Excerpt to read:

□ □ □ □

Atomic instructions on global and shared memory

Hi gys,

I am trying to use atomicadd instruction on shared memory to speed up my code, but it is having the opposite effect.

Atomic instruction on global memory is as follows:

__global__ void calcCentroidKernel( int *gpu_labels, int *gpu_nRegions, int *gpu_regionOff, int *gpu_regionSize, int *gpu_centroid, int *i, int pitch)

{

	int     x = (blockIdx.x*blockDim.x)+threadIdx.x;

        int     y = (blockIdx.y*blockDim.y)+threadIdx.y;  

        int index = x+y*pitch;

        int     j = 0;

	if( gpu_labels[index] == index)

	{

		atomicAdd( i, 1);						

		atomicAdd( gpu_regionOff + (*i), index);		

	}

	for( j=0; j < *gpu_nRegions; j++)

	{

		if( gpu_labels[index] == gpu_regionOff[j])

			break;

	}

	if( gpu_labels[index] != -1)

	{

		atomicAdd( gpu_centroid+(2*j), x);

		atomicAdd( gpu_centroid+(2*j)+1, y);

		atomicAdd( gpu_regionSize+j, 1);

	}	

}

Atomic instruction on shared memory is as follows:

__global__ void calcCentroidSharedKernel(int *gpu_labels,int *gpu_nRegions,int *gpu_regionOff,int *gpu_regionsSize,int *gpu_centroid,int *i,int pitch)

{

	extern __shared__ int sMem[];

	int     	    x = (blockIdx.x*blockDim.x)+threadIdx.x;

        int     	    y = (blockIdx.y*blockDim.y)+threadIdx.y;  

        int 	        index = x+y*pitch;

        int 		    j = 0; 

        int 	shSize_Offset = 0;

        int shCentroid_Offset = *gpu_nRegions;

if( gpu_labels[index] == index)

□ □ □ □

Data extract:
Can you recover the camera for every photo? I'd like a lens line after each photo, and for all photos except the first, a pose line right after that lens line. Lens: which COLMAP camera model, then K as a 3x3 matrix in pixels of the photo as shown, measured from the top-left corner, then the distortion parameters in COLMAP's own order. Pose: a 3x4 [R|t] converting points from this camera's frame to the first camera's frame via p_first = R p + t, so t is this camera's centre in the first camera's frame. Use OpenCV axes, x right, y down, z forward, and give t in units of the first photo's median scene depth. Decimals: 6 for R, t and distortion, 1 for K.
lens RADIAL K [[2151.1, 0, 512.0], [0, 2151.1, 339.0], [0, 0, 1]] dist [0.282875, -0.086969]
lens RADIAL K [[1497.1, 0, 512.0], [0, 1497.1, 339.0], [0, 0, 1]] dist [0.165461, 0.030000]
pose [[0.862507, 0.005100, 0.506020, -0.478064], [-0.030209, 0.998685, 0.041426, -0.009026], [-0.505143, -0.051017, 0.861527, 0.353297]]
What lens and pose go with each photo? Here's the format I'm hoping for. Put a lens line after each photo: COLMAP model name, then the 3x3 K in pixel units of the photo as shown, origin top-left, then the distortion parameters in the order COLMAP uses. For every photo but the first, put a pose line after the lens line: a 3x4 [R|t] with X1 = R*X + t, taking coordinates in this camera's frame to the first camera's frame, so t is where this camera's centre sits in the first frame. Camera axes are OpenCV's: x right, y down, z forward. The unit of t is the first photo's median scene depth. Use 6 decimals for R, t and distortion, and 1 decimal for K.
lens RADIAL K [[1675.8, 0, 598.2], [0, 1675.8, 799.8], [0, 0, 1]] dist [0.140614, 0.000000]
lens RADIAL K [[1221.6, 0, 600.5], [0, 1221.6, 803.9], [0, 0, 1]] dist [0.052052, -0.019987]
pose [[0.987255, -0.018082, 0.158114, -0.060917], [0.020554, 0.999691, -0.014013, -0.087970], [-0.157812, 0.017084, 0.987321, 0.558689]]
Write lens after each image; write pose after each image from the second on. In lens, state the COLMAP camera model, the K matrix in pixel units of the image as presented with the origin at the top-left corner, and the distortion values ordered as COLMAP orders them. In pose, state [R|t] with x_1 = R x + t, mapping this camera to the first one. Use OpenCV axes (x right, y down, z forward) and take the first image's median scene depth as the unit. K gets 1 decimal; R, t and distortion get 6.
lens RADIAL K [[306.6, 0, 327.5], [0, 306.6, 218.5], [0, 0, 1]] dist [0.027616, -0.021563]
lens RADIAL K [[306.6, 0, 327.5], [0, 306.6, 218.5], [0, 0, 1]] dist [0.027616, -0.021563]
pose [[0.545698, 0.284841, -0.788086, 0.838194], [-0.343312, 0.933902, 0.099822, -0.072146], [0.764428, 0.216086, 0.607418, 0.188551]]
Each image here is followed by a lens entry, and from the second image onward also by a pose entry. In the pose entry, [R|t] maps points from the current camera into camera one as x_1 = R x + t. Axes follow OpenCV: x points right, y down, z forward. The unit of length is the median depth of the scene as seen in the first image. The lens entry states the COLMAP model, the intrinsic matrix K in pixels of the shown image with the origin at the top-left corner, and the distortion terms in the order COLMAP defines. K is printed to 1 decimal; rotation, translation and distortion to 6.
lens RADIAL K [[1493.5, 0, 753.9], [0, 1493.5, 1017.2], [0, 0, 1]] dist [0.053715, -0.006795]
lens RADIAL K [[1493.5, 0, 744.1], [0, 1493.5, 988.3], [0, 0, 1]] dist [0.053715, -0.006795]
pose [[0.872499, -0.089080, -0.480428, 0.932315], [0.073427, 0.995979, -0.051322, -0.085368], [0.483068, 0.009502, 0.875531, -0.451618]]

□ □ □ □

Set of tasks:
A. From the forum post about atomic instructions, repeat the passage that begins with the words "Atomic instructions on" and ends after the words "the opposite effect.".
B. List the names of every parameter of the function calcCentroidKernel in the atomic instructions post.

Outputs in order:
A.
Atomic instructions on global and shared memory

Hi gys,

I am trying to use atomicadd instruction on shared memory to speed up my code, but it is having the opposite effect.

B. gpu_labels, gpu_nRegions, gpu_regionOff, gpu_regionSize, gpu_centroid, i, pitch